PROMPT:
When you reach the line containing "der Badezimmerhygieneindustrie hat" in the entries below, begin reproducing lines exactly, and stop once the line containing "الحصن ، ولما" is done.

Collected data
______

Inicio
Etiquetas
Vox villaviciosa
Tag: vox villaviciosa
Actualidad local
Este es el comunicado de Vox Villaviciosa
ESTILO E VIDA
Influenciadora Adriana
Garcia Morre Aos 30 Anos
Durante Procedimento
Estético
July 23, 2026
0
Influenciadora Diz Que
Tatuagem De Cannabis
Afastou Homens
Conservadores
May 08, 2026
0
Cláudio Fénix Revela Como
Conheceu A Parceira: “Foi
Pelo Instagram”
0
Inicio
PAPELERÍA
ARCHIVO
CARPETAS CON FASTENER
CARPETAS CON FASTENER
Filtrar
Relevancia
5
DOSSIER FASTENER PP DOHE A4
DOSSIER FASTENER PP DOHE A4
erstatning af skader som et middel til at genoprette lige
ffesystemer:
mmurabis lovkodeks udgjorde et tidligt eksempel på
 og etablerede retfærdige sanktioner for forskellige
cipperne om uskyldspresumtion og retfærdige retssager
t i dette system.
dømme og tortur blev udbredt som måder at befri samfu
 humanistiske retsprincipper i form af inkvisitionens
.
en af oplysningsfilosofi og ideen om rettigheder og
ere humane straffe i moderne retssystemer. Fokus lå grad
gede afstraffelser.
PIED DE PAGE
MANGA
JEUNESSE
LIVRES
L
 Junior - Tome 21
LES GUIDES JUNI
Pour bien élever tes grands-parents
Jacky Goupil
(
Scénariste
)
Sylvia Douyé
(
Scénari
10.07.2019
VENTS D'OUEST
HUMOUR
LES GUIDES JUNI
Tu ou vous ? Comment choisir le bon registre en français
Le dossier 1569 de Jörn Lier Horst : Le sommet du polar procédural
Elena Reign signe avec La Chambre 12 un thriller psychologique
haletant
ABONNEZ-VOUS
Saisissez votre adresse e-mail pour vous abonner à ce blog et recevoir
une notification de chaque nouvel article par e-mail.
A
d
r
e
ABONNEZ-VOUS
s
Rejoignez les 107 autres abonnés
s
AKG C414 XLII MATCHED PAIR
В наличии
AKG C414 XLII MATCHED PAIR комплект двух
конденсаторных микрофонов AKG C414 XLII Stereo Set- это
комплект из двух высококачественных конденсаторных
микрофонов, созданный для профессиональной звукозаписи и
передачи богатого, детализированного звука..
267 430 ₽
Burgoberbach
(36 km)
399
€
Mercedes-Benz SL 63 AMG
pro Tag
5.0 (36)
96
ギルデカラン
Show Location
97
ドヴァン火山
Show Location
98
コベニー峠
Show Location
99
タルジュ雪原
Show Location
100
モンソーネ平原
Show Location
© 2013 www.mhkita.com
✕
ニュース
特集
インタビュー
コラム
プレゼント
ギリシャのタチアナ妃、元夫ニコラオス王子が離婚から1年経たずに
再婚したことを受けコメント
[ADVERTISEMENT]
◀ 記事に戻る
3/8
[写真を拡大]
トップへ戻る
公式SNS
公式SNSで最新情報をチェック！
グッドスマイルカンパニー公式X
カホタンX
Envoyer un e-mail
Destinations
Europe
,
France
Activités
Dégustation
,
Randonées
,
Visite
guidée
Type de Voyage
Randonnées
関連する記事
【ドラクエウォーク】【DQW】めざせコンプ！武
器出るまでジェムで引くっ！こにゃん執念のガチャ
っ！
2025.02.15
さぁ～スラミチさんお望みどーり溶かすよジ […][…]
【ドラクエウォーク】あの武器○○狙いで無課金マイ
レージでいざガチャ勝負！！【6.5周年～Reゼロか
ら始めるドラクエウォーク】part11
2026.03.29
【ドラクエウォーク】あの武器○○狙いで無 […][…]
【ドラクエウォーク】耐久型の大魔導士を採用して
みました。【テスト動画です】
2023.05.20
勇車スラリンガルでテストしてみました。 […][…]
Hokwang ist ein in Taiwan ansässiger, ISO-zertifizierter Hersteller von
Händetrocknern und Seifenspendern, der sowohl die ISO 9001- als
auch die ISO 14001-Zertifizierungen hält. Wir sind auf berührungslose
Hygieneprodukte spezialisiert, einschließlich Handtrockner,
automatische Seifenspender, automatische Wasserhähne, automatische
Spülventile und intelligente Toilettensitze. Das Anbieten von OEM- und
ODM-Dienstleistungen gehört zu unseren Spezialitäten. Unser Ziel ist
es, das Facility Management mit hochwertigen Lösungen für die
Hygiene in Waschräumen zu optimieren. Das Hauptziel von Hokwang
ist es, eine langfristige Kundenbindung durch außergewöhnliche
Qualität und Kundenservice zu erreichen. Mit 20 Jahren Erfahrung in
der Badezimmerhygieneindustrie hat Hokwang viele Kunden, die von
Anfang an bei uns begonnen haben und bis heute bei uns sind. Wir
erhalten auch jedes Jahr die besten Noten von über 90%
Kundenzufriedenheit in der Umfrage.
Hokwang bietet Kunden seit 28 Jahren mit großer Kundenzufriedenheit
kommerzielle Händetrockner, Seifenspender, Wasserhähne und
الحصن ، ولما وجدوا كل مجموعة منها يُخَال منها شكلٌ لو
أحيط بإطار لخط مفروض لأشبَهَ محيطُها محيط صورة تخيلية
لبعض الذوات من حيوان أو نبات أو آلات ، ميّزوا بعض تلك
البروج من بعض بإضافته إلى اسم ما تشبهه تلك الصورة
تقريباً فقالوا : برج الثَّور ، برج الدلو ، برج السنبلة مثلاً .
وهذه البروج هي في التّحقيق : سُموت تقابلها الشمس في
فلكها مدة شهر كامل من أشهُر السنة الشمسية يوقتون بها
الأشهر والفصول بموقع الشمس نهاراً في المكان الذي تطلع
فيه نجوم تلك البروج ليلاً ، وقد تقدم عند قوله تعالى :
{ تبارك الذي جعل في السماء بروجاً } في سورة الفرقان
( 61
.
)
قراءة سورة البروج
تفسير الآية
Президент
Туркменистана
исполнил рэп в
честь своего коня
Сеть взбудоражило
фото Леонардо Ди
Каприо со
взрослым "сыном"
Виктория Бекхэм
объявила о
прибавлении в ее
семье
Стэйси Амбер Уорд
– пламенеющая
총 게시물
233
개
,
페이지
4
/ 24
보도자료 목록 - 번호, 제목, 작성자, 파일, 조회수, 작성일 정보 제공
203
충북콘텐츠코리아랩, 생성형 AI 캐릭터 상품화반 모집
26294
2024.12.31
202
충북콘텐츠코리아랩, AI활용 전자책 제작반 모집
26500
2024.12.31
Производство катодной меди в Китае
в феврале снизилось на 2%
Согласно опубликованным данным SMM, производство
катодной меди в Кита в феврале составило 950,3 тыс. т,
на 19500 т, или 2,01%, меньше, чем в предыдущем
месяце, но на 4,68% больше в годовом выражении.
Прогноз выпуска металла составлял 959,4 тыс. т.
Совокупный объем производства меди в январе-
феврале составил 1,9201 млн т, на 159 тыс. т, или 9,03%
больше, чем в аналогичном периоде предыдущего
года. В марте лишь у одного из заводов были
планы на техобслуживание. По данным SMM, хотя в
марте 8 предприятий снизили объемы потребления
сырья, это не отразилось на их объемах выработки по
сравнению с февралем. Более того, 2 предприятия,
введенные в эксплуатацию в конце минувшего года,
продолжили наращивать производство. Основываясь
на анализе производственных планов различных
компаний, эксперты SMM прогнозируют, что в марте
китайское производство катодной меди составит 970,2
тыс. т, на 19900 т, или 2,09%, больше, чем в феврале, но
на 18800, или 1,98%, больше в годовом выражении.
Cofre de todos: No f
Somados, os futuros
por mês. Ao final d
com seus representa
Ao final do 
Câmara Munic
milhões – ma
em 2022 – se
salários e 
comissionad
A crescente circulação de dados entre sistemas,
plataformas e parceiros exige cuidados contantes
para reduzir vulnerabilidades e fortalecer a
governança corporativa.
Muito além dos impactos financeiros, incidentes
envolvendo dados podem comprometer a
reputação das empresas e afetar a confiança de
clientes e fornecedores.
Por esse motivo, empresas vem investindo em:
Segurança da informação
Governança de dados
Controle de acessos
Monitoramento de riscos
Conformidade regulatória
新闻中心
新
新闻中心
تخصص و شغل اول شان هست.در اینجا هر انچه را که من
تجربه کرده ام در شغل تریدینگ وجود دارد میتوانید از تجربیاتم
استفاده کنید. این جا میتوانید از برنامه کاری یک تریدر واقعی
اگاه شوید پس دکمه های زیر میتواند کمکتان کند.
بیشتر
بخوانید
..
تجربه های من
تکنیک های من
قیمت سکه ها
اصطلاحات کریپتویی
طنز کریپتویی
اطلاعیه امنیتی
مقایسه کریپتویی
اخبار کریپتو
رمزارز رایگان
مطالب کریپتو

______

ANSWER BELOW:
der Badezimmerhygieneindustrie hat Hokwang viele Kunden, die von
Anfang an bei uns begonnen haben und bis heute bei uns sind. Wir
erhalten auch jedes Jahr die besten Noten von über 90%
Kundenzufriedenheit in der Umfrage.
Hokwang bietet Kunden seit 28 Jahren mit großer Kundenzufriedenheit
kommerzielle Händetrockner, Seifenspender, Wasserhähne und
الحصن ، ولما وجدوا كل مجموعة منها يُخَال منها شكلٌ لو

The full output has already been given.